* [Data extracts]:
□ □ □ □

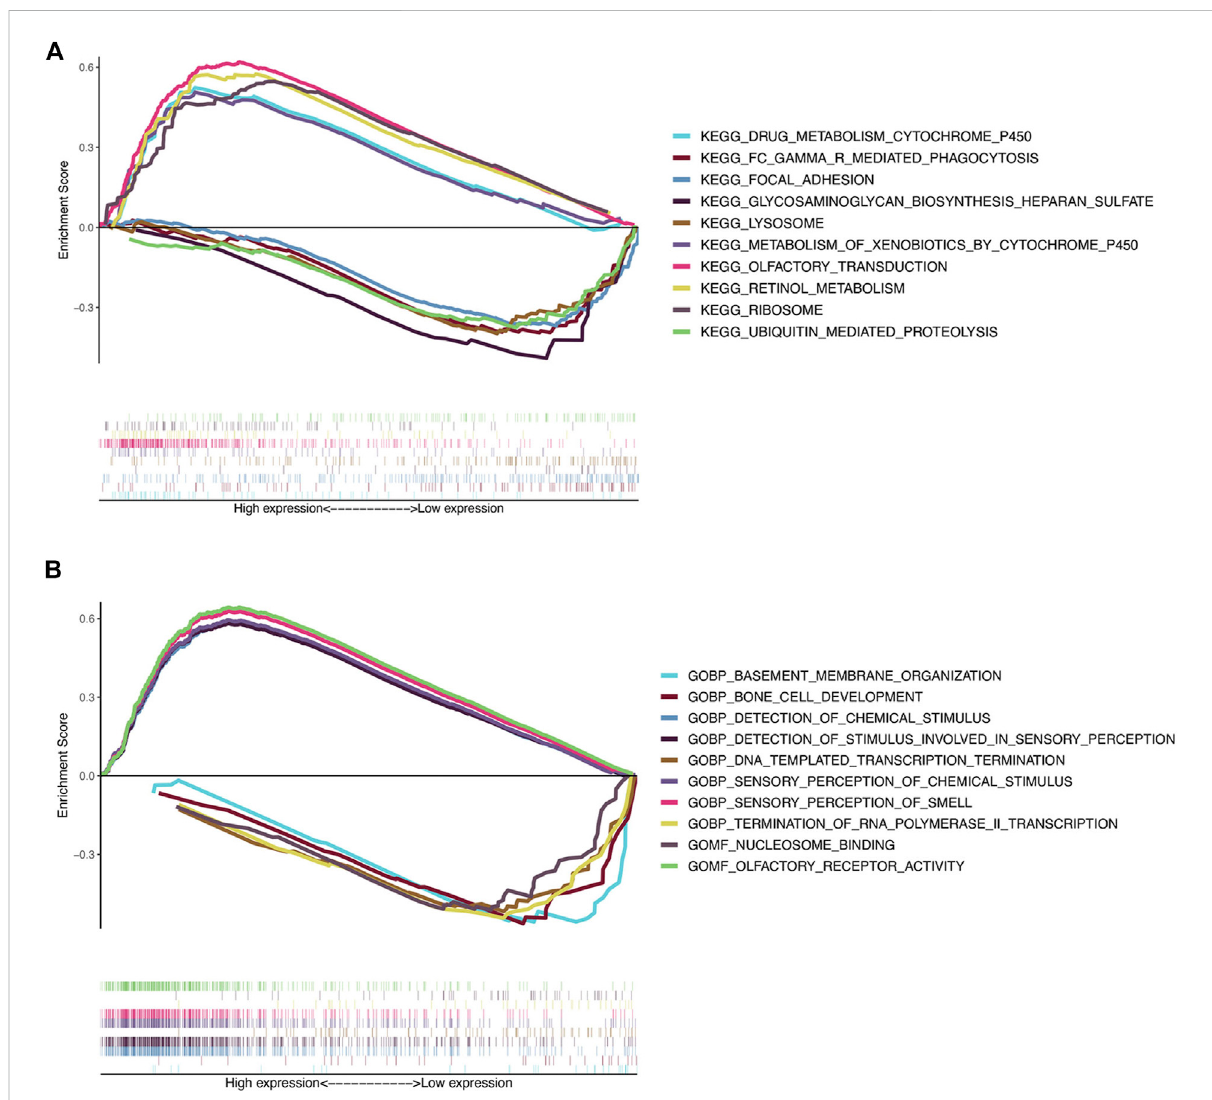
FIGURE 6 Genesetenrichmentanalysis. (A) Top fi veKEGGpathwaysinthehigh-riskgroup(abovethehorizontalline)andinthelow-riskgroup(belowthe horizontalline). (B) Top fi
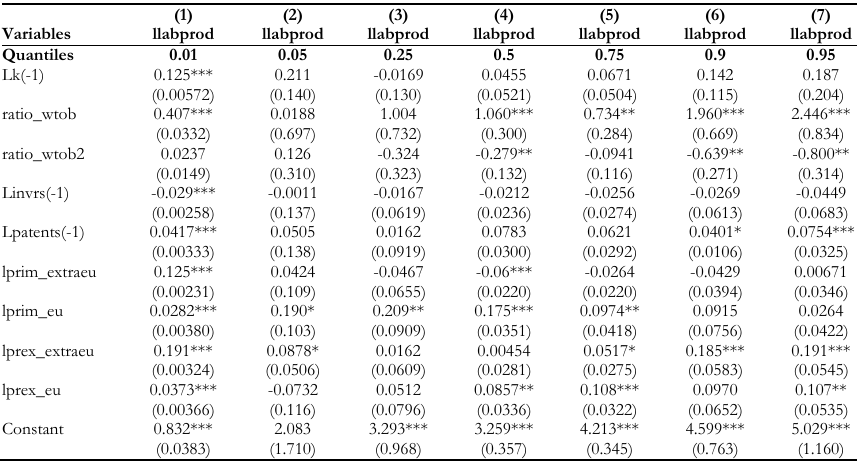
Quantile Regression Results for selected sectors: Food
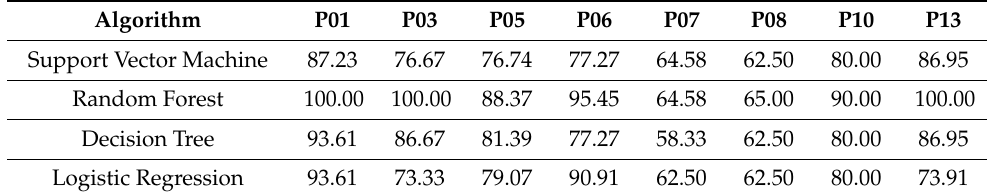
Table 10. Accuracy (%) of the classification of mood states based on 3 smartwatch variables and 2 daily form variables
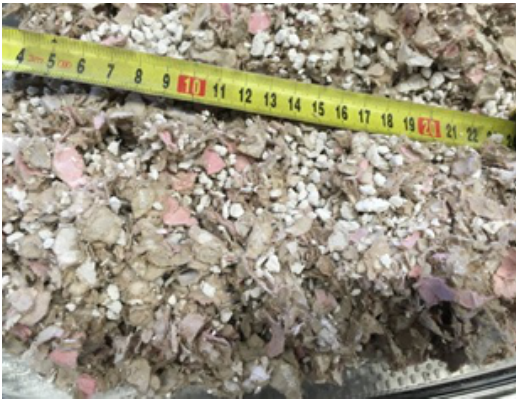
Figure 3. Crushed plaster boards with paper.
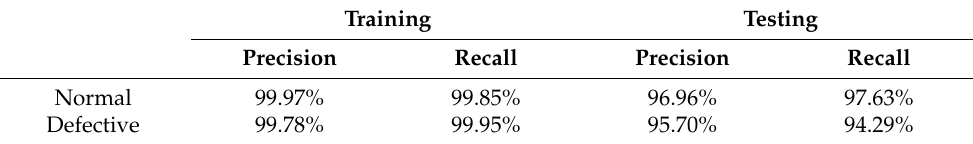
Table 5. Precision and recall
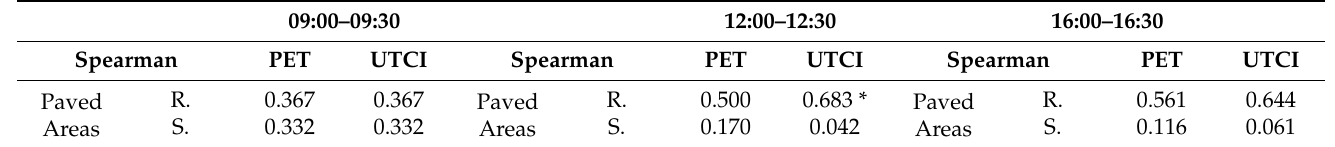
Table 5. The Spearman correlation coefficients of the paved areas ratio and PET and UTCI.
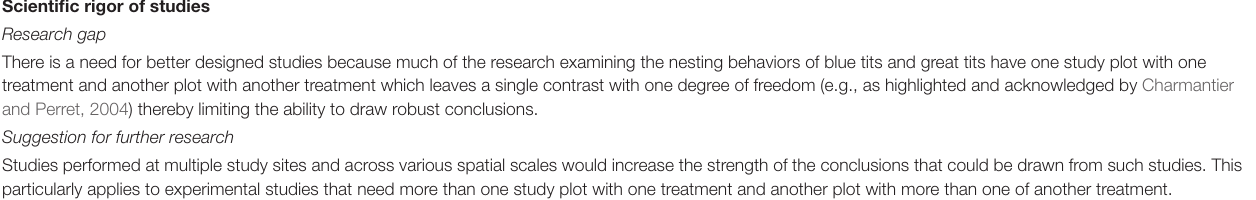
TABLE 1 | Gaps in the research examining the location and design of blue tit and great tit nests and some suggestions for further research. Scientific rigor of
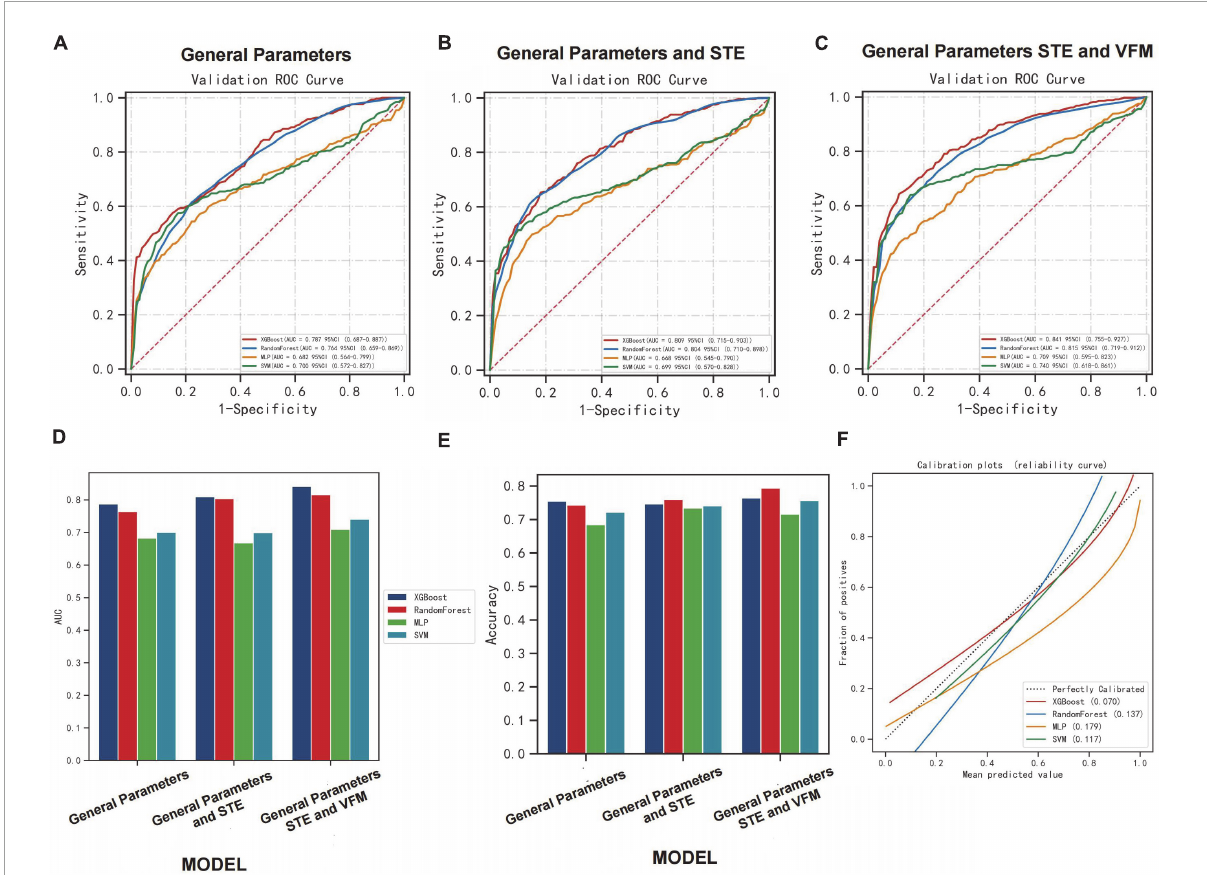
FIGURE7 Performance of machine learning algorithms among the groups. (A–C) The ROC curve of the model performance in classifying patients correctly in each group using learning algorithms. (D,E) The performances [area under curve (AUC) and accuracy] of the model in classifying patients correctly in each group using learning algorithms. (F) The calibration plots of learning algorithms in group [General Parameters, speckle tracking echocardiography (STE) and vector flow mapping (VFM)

□ □ □ □

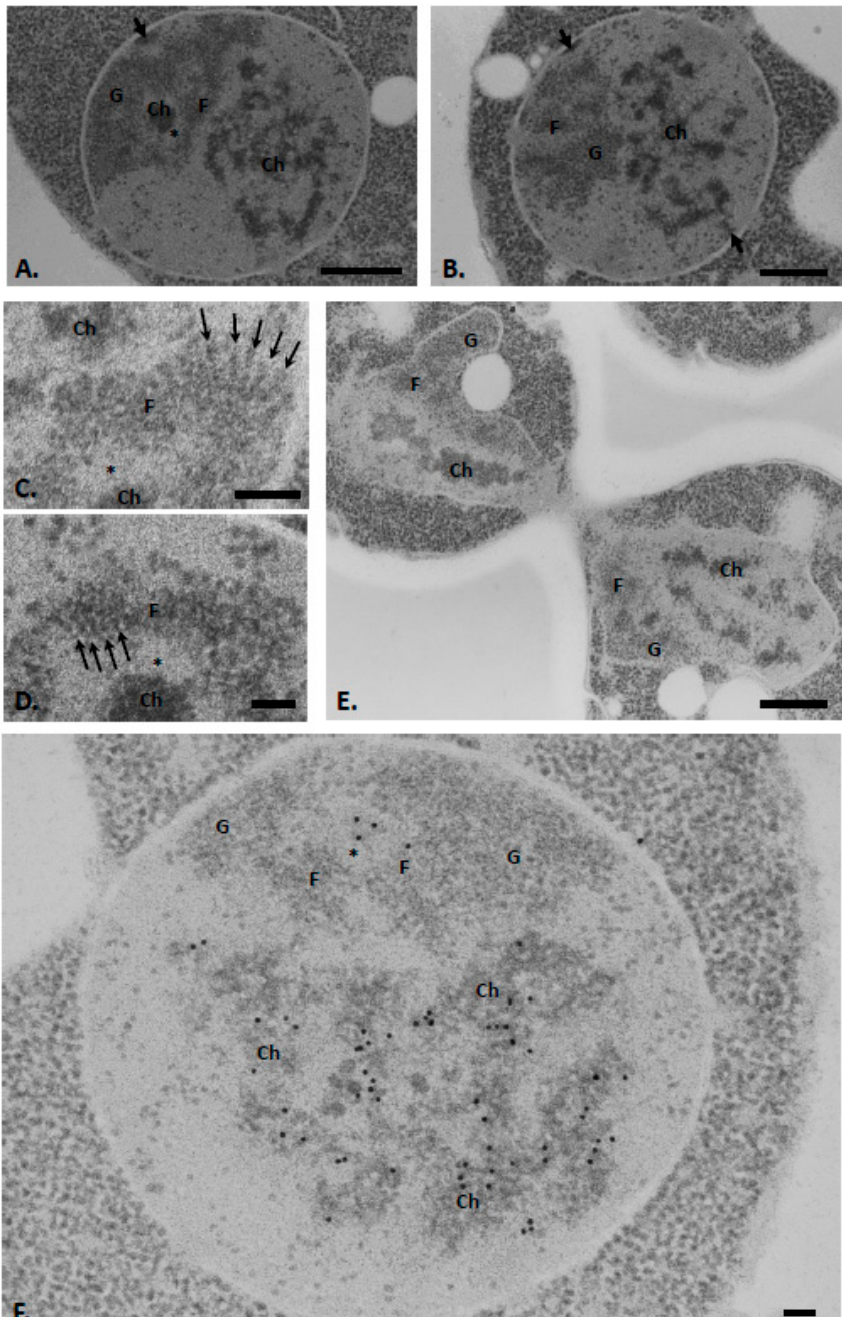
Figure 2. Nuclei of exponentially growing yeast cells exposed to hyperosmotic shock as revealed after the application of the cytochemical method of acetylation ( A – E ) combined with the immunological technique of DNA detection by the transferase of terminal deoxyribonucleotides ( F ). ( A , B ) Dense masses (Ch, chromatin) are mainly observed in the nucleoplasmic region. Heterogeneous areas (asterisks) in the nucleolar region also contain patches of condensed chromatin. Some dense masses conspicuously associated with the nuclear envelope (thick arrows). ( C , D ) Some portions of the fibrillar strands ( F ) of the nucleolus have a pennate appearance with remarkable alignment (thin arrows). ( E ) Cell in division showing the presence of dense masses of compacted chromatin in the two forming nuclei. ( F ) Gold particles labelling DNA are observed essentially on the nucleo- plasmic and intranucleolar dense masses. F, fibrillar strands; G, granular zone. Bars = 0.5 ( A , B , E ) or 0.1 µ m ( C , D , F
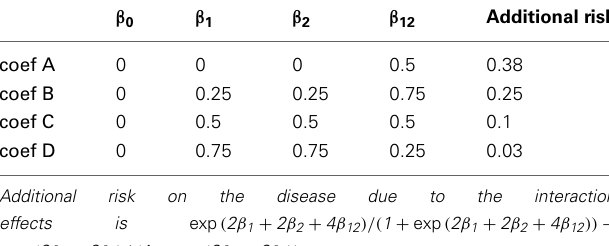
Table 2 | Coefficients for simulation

□ □ □ □

* [What this task involves]:
In the records above, find the line with "FIGURE 6 Genesetenrichmentanalysis." and the line with "Table 5. Precision and recall". Write out exactly those lines and every one between, with no pictures and no other lines.

* [Output of the task]:
FIGURE 6 Genesetenrichmentanalysis. (A) Top fi veKEGGpathwaysinthehigh-riskgroup(abovethehorizontalline)andinthelow-riskgroup(belowthe horizontalline). (B) Top fi
Quantile Regression Results for selected sectors: Food
Table 10. Accuracy (%) of the classification of mood states based on 3 smartwatch variables and 2 daily form variables
Figure 3. Crushed plaster boards with paper.
Table 5. Precision and recall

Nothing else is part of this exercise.